Growing Black Currant in pots

Black current is regarded as one of the highest fruits for vitamin C, these fruits are delicious and they are easily grown summer stalwart. All you need to grow this fruit is space and reasonable ground, and they can even grow in partial shade though they will not be as sweet. One of the best varieties is Ebony, this variety is an early cropper, producing delicious and unbelievably sweet, large fruits. The Ebony variety has good mildew resistance and is self-fertile and very reliable.

Where to Grow Blackcurrants Plant

The soil type: This plant will really do best in a moist free-draining fertile soil, though it will still produce a good yield in a less than perfect position.

Location and Position: Make sure you pick a spot in full sun for the blackcurrant plants.

When to Grow Blackcurrants

The Bare rooted Black current plants can be planted any time in the dormant season (from November to March). The containerized Black current plants can be planted all year round.

Growing Blackcurrants in Containers

Blackcurrants plant can be easily grown in large containers with minimum diameter of about 50cm with added grit and plenty of drainage material in the base.

How to Care For Blackcurrants Plant

Water requirement: You need to keep the blackcurrant bushes well-watered during their first few months and then again during the growing season if the weather is dry. Immediately the fruit starts to change color, make sure you protect them from birds by covering with netting.

Harvesting blackcurrants: You can harvest the blackcurrants by taking off each of the bunch of the berries with a sharp pair of scissors. You can pick the berries when it’s dry, the wet currants will go moldy. They can be kept in the fridge for about 3 days and they can also be frozen. For jelly, you can pick them when they are a little bit unripe as there is more pectin in the fruit and the jelly should set much better.

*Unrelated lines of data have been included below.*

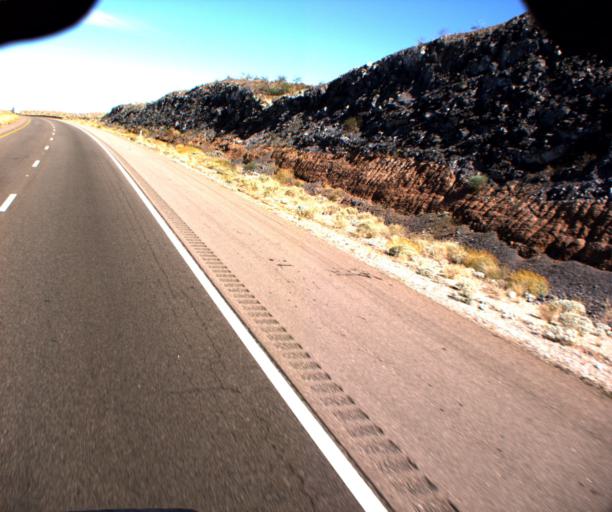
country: US
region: Nevada
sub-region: Clark County
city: Boulder City
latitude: 35.9517
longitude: -114.6494
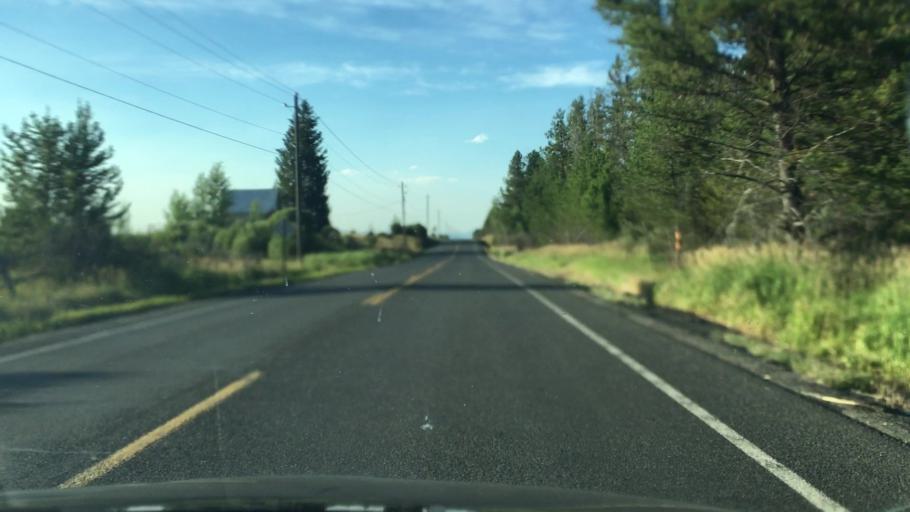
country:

Pruning the plant: You can select about 4 or 5 of the oldest branches that are ripe and ready to pick, and then prune them out as low to the ground as you can sit and pick the fruit in the comfort of your garden chair. The new branches of the plant will shoot from the base again and fruit for you next year.

You can also revisit the bushes in late winter and remove any weak, diseased, or crossing stems. Aim for a goblet shape in other to allow light and air to get into the whole bush, this is actually easier to see when the plant leaves have fallen.

After pruning the plant you can apply a thick mulch of well-rotted compost (this is especially important with blackcurrants as they really require more nutrients) – Feed them with a general fertilizer in the spring.

Blackcurrants Propagation

Blackcurrants are very easy to propagate. In early winter you can cut off a healthy young shoot of about pencil thickness that is about thirty centimeter long. Trim just below the leaf node. Post it into the ground around fifteen centimeter deep in a shady spot where it can make roots in its first year, then transplant them into the sunny kitchen garden the following winter.

Pests and Diseases Control

Aphids on blackcurrants: Aphids are small green and white flies that suck the sap of the young leaves and also exude honey dew which can result in sooty mould. These insects feed on the underside of the leaves leaving a tell-tale blistering on the surface. Though, the insect will not cause major damage to the plant. You can easily squash them when you see clusters appearing, and this will now attract the cavalry of ladybirds, lacewings and birds to come to your aid.

Scale insects on blackcurrants: The scale insects cling on to the older branches and feed on the sap. They can be scrape off with a fingernail, or you can prune out and destroy the affected branch in other to allow the younger one to grow in its place.

Blackcurrant reversion virus: Blackcurrant reversion virus is actually a disease that is thought to be spread by the big bud mite. The disease causes the whole Blackcurrant plant to revert back to its wilder form, with much smaller leaves and fruits. This particular disease can easily be avoided by buying certified virus free stock.